En cours de réécriture depuis six mois, la nouvelle réglementation prévoit que « l’autorisation de culture, d’importation, d’exportation et d’utilisation industrielles et commerciales du chanvre » soit « étendue à toutes les parties de la plante », sous réserve que la teneur en THC (la molécule psychotrope du cannabis) ainsi que celle des produits finis soient inférieures à 0,2 %. Une décision qui revient à permettre aux agriculteurs français de cultiver du CBD pour la fabrication de produits dérivés et clarifie l’activité des boutiques spécialisées qui exerçaient jusqu’ici dans le flou et risquaient des poursuites judiciaires.

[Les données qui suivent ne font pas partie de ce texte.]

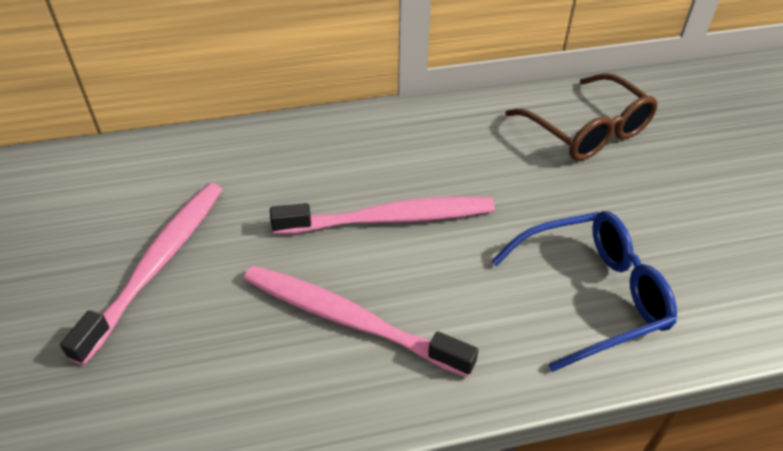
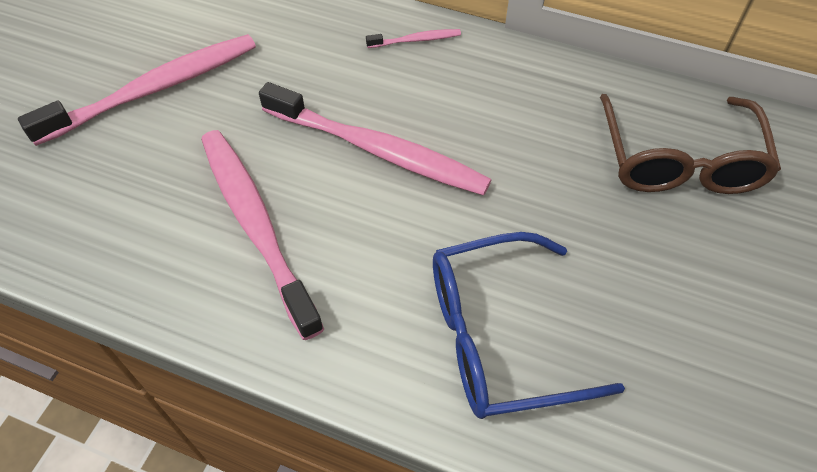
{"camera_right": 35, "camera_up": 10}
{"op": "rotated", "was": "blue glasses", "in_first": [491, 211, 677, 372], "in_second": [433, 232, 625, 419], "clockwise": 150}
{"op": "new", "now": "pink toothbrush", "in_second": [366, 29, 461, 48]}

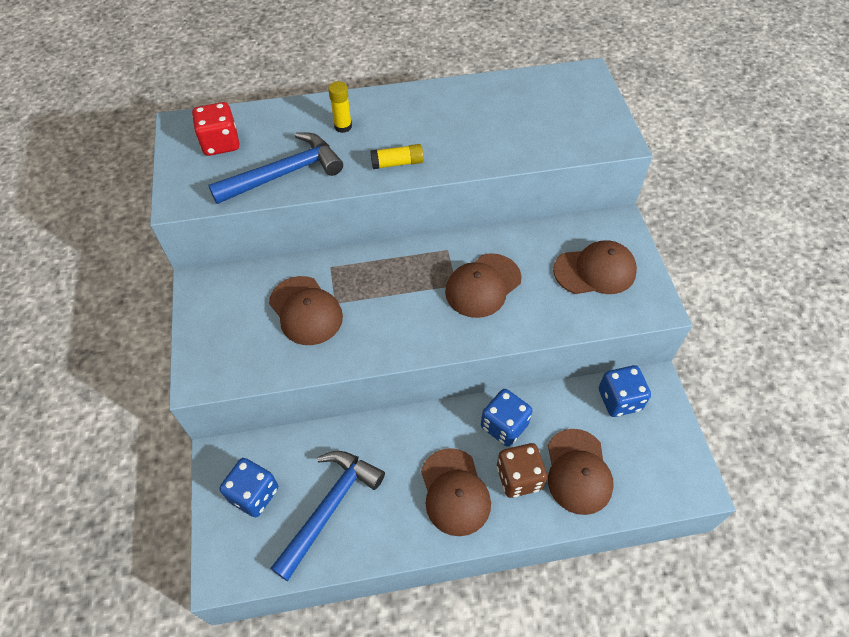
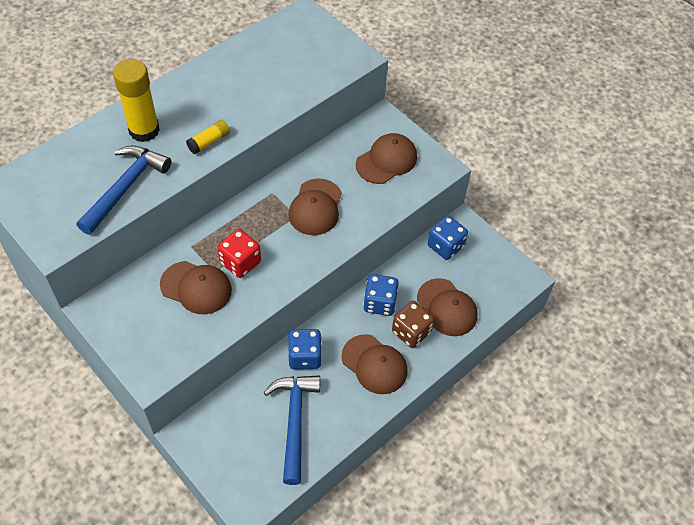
{"camera_right": -35, "camera_up": 0}
{"op": "shifted", "was": "red dice", "in_first": [192, 102, 239, 156], "in_second": [217, 229, 261, 278]}
{"op": "shifted", "was": "blue dice", "in_first": [219, 458, 278, 517], "in_second": [288, 329, 322, 370]}
{"op": "scaled", "was": "yellow glue stick", "in_first": [328, 81, 352, 133], "in_second": [113, 59, 160, 142], "ratio": 1.95}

Elles seront ainsi autorisées à vendre divers produits – aliments, huiles, cosmétiques, e-cigarettes, etc., à base de CBD –, mais ne pourront en revanche pas commercialiser de fleurs brutes, car celles-ci contiennent des traces de THC, sont souvent fumées et mélangées à du tabac, ce qui est nocif pour la santé. Par ailleurs, en cas de contrôle policier, il faudrait les analyser pour les distinguer du cannabis stupéfiant.
Le nouvel arrêté devrait être finalisée prochainement, puis envoyé à la Commission européenne. Les Etats membres de l’Union européenne auront alors « six mois maximum » pour l’examiner avant une possible publication au Journal officiel.